• [Lista zadań]
a. Powtórz dosłownie fragment tekstu o zbiórce dla Piotrka, zawarty między słowami "Tytuł: PUSZKA DLA" a "Wam jeszcze napisac?", łącznie z nimi.
b. Wypisz z tekstu o zbiórce dla Piotrka wszystkie zdania zakończone znakiem zapytania.
c. Podejmij tekst o zbiórce dla Piotrka i pisz dalej od miejsca, w którym się kończy.

• [Fragment tekstu]

=-=-=

Tytuł: PUSZKA DLA PIOTRKA KOCIKA Wiadomość wysłana przez: Idka Październik 09, 2009, 02:24:56 Hej Witam Was Wszystkich :D
http://www.ludzie-serca.pl/forum/index.php?board=93.0 Poszukuje osob chetnych do pomocy w akcji puszkowej dla Piotrusia Kocika ktory zbiera pieniazki na rehabilitacje po operacji podciecia sciegien pod kolanami. Piotrek choruje na dzieciece porazenie mozgowe. Ma dopiero 11 lat. Jezeli chodzi o same puszki to zbieram namiary na sklepy - moze macie jakies kontakty, znajomych w sklepach? Moze ktos zgodzilby sie na taka puszke? Wystarczy oswiadczenie wlasciciela sklepu ze sie zgadza z pieczatka do wyslania puszki przez mame Piotrusia. Jezeli ktos z Was bylby chetny do pomocy to zapraszam, piszcie na priw. Tytuł: Odp: PUSZKA DLA PIOTRKA KOCIKA Wiadomość wysłana przez: Idka Październik 09, 2009, 15:32:06 Co moge Wam jeszcze napisac?

=-=-=

• [Podane wiersze]
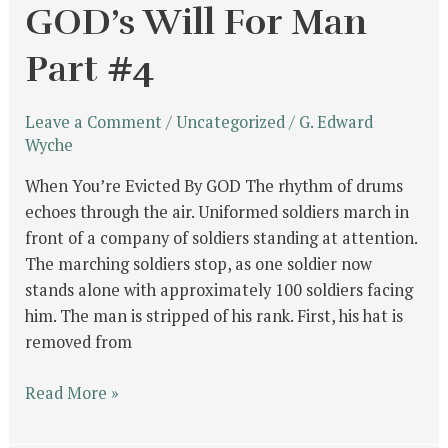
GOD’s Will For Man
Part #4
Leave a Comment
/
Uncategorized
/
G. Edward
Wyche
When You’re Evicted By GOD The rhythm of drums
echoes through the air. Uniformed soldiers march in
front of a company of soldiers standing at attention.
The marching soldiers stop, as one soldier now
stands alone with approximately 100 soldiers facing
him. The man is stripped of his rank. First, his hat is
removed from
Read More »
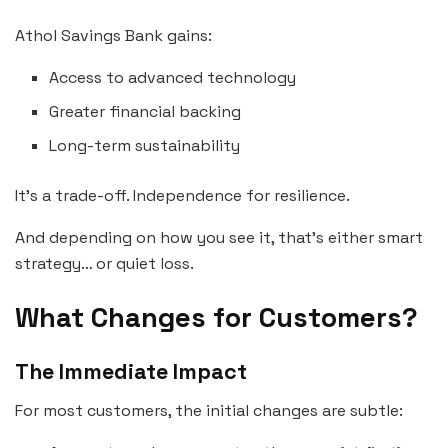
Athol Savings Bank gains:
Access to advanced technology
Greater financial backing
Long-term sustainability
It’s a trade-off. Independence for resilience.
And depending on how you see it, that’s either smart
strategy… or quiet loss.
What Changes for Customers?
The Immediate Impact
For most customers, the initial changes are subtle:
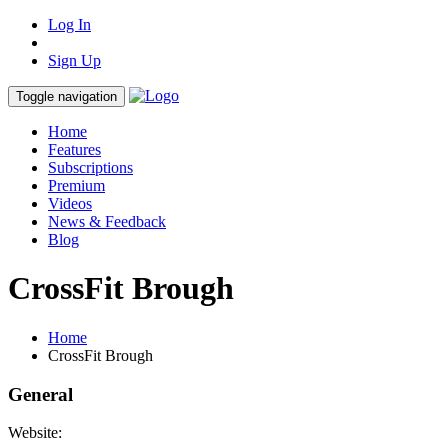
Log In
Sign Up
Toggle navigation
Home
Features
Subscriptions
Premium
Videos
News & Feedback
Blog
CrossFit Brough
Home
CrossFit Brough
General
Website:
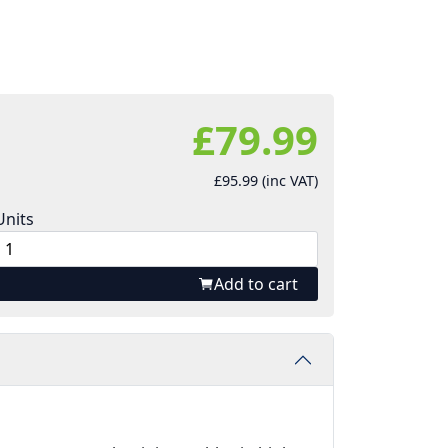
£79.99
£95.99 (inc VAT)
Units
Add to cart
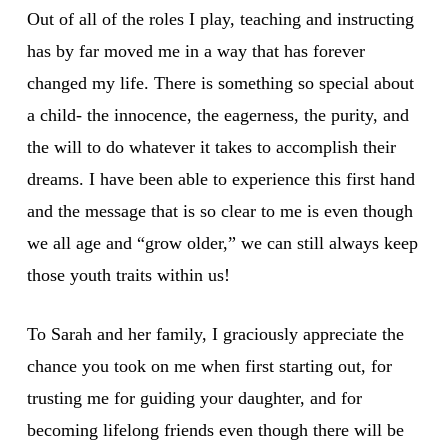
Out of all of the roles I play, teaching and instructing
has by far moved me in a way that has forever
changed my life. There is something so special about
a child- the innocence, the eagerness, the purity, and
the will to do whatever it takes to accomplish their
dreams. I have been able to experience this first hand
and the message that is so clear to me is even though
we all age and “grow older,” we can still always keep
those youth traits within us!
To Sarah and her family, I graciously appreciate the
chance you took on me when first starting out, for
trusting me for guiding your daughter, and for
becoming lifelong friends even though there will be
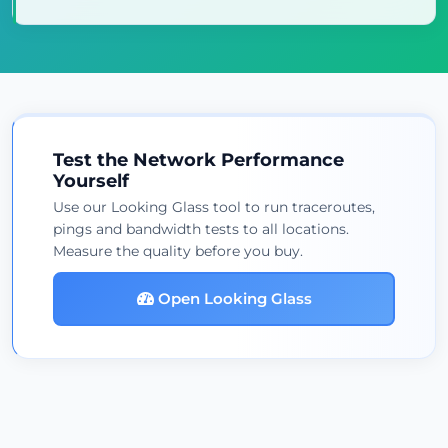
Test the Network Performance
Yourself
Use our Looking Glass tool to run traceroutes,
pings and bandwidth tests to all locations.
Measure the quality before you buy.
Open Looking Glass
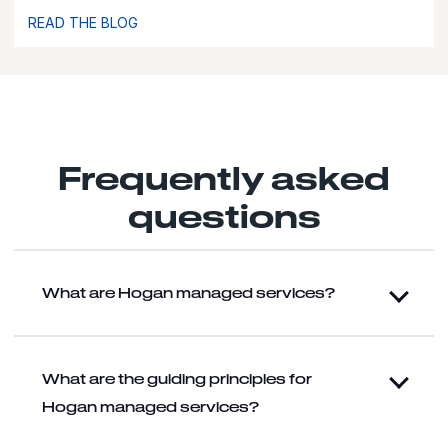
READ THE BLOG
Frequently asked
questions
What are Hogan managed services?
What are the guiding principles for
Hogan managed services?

=-=-=

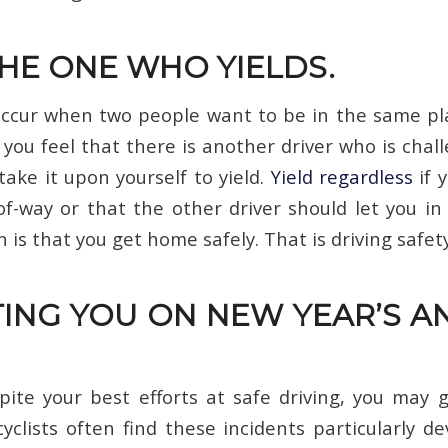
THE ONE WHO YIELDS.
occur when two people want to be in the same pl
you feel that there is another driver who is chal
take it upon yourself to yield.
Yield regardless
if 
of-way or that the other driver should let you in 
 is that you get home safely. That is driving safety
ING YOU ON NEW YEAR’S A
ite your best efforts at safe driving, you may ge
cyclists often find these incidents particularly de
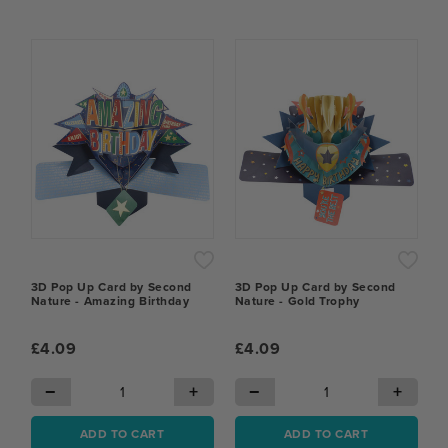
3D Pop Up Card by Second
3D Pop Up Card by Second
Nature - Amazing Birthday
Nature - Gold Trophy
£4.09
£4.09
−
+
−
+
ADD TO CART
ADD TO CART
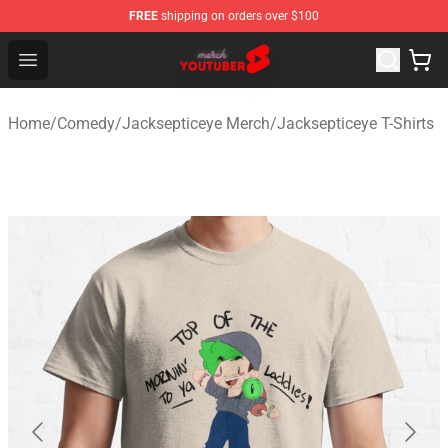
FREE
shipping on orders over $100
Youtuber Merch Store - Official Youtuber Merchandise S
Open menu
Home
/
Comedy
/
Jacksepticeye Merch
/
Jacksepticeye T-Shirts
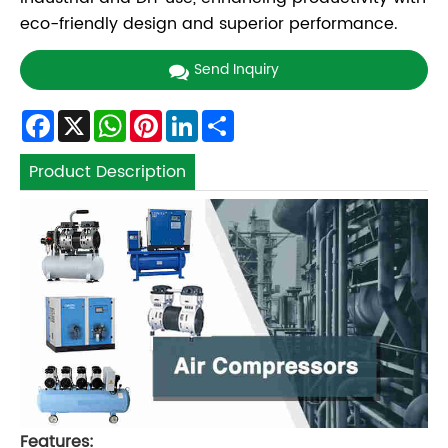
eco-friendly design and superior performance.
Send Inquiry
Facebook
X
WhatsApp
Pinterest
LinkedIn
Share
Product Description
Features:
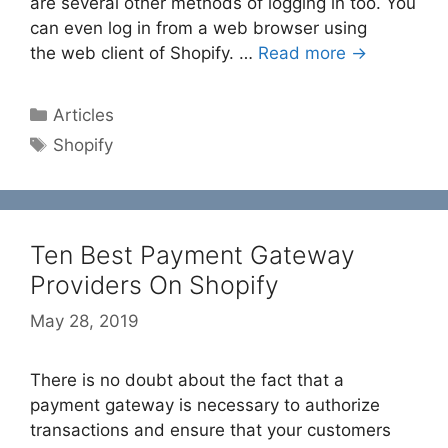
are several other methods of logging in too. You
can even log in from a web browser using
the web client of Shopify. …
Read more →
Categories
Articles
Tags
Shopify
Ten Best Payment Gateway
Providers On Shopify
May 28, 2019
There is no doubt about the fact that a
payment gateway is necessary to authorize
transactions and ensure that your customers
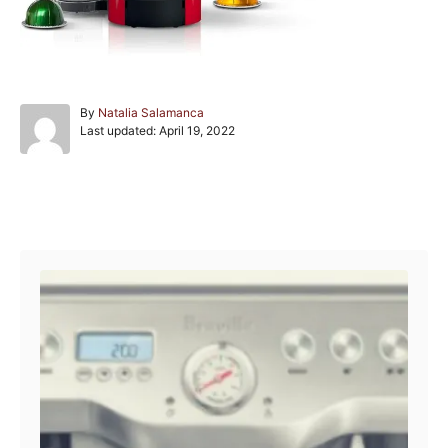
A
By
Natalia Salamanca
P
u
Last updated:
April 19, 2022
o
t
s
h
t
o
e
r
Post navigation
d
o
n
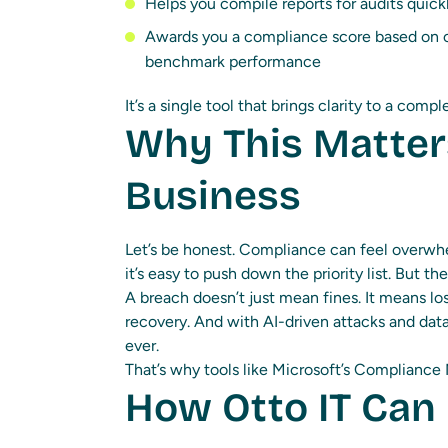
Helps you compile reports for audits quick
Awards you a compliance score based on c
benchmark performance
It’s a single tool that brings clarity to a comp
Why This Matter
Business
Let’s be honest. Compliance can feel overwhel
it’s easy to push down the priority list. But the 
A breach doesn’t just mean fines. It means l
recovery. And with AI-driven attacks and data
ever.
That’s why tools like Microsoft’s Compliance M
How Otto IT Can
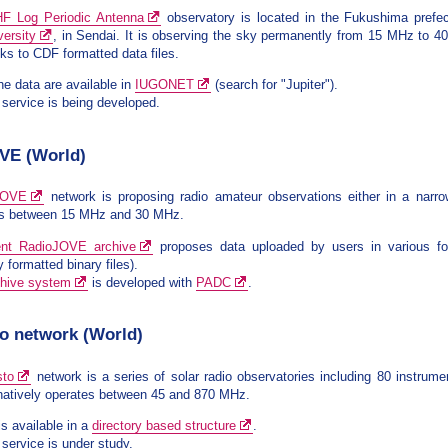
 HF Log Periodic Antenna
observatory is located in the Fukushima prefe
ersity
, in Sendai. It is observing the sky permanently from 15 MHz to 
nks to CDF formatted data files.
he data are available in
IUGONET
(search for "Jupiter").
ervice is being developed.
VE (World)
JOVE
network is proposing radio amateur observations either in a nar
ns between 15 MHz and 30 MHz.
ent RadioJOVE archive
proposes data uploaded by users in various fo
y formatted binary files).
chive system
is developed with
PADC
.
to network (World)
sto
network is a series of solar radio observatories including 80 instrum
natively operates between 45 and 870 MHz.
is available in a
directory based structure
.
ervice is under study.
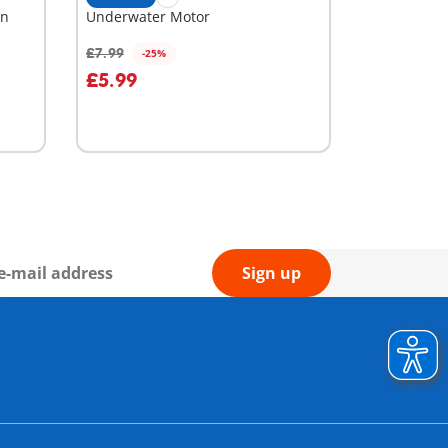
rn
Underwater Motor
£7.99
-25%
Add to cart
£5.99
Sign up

=-=-=

• [Lista odpowiedzi]
a.
Tytuł: PUSZKA DLA PIOTRKA KOCIKA Wiadomość wysłana przez: Idka Październik 09, 2009, 02:24:56 Hej Witam Was Wszystkich :D
http://www.ludzie-serca.pl/forum/index.php?board=93.0 Poszukuje osob chetnych do pomocy w akcji puszkowej dla Piotrusia Kocika ktory zbiera pieniazki na rehabilitacje po operacji podciecia sciegien pod kolanami. Piotrek choruje na dzieciece porazenie mozgowe. Ma dopiero 11 lat. Jezeli chodzi o same puszki to zbieram namiary na sklepy - moze macie jakies kontakty, znajomych w sklepach? Moze ktos zgodzilby sie na taka puszke? Wystarczy oswiadczenie wlasciciela sklepu ze sie zgadza z pieczatka do wyslania puszki przez mame Piotrusia. Jezeli ktos z Was bylby chetny do pomocy to zapraszam, piszcie na priw. Tytuł: Odp: PUSZKA DLA PIOTRKA KOCIKA Wiadomość wysłana przez: Idka Październik 09, 2009, 15:32:06 Co moge Wam jeszcze napisac?

b.
Jezeli chodzi o same puszki to zbieram namiary na sklepy - moze macie jakies kontakty, znajomych w sklepach?
Moze ktos zgodzilby sie na taka puszke?
Co moge Wam jeszcze napisac?

c.
Piotrek urodził się 1 listopada 1997r., jako wcześniak w 28/29 tygodniu ciąży bliźniaczej. Zaraz po porodzie został zaintubowany do 10 doby życia. Stwierdzono u niego rozległy wylew IV stopnia. W związku z wylewem nastąpiło wodogłowie, w styczniu 1998r. przeszedł operację wszczepienia zastawki domózgowej. Po trzech miesiącach swojego życia w szpitalu, Piotruś nareszcie mógł być w domu, jednak nie na długo z powodu niedrożności zastawki musiał za parę dni wrócić do szpitala gdzie wykonano zabieg drenażu zewnętrznego zastawki i kolejne dwa miesiące przebywał w szpitalu. Od tej pory miesiące i lata w życiu Piotrusia są wypełnione częstymi wizytami u neurologa, neurochirurga, logopedy i wielu innych specjalistów, codzienną rehabilitacją ruchową. 15.09.2009r przeszedł operację ortopedyczną: uwalnianie 3-poziomowe: wydłużenie grupy przyśrodkowej zginaczy kolan, wydłużenie śc. Achilles, wydłużenie m. brzuchatego łydki. Sama operacja nie wystarczy teraz musi być w dalszym ciągu rehabilitacja i częste wyjazdy na turnusy rehabilitacyjne, na których uzyskuje się najlepsze efekty za wszystko trzeba zapłacić minimum (2 200 zł same ćwiczenia ruchowe) za dwa tygodnie nie licząc pobytu i dojazdu na turnus, do tego Piotrek wymaga wielu innych terapii wspomagających jego rozwój psychoruchowy. Informacje te pochodza z jego bloga http://piotrek-kocik.bloog.pl/?ticaid=68e47 Mam kontakt telefoniczny z jego mama i obydwie usilujemy jakos pchnac akcje do przodu, zeby jego rahabilitacja stala sie mozliwa. Piotrek ma jeszcze brata blizniaka Pawełka ktory tez jest chory choc nie az tak powaznie. Mamie Piotra i Pawelka jest bardzo ciezko a nie zawsze sama potrafi poprosic o pomoc, takze prosze Was ja. Tytuł: Odp: PUSZKA DLA PIOTRKA KOCIKA Wiadomość wysłana przez: gruszka Październik 09, 2009, 16:57:22 SPRÓBUJEMY POMÓC.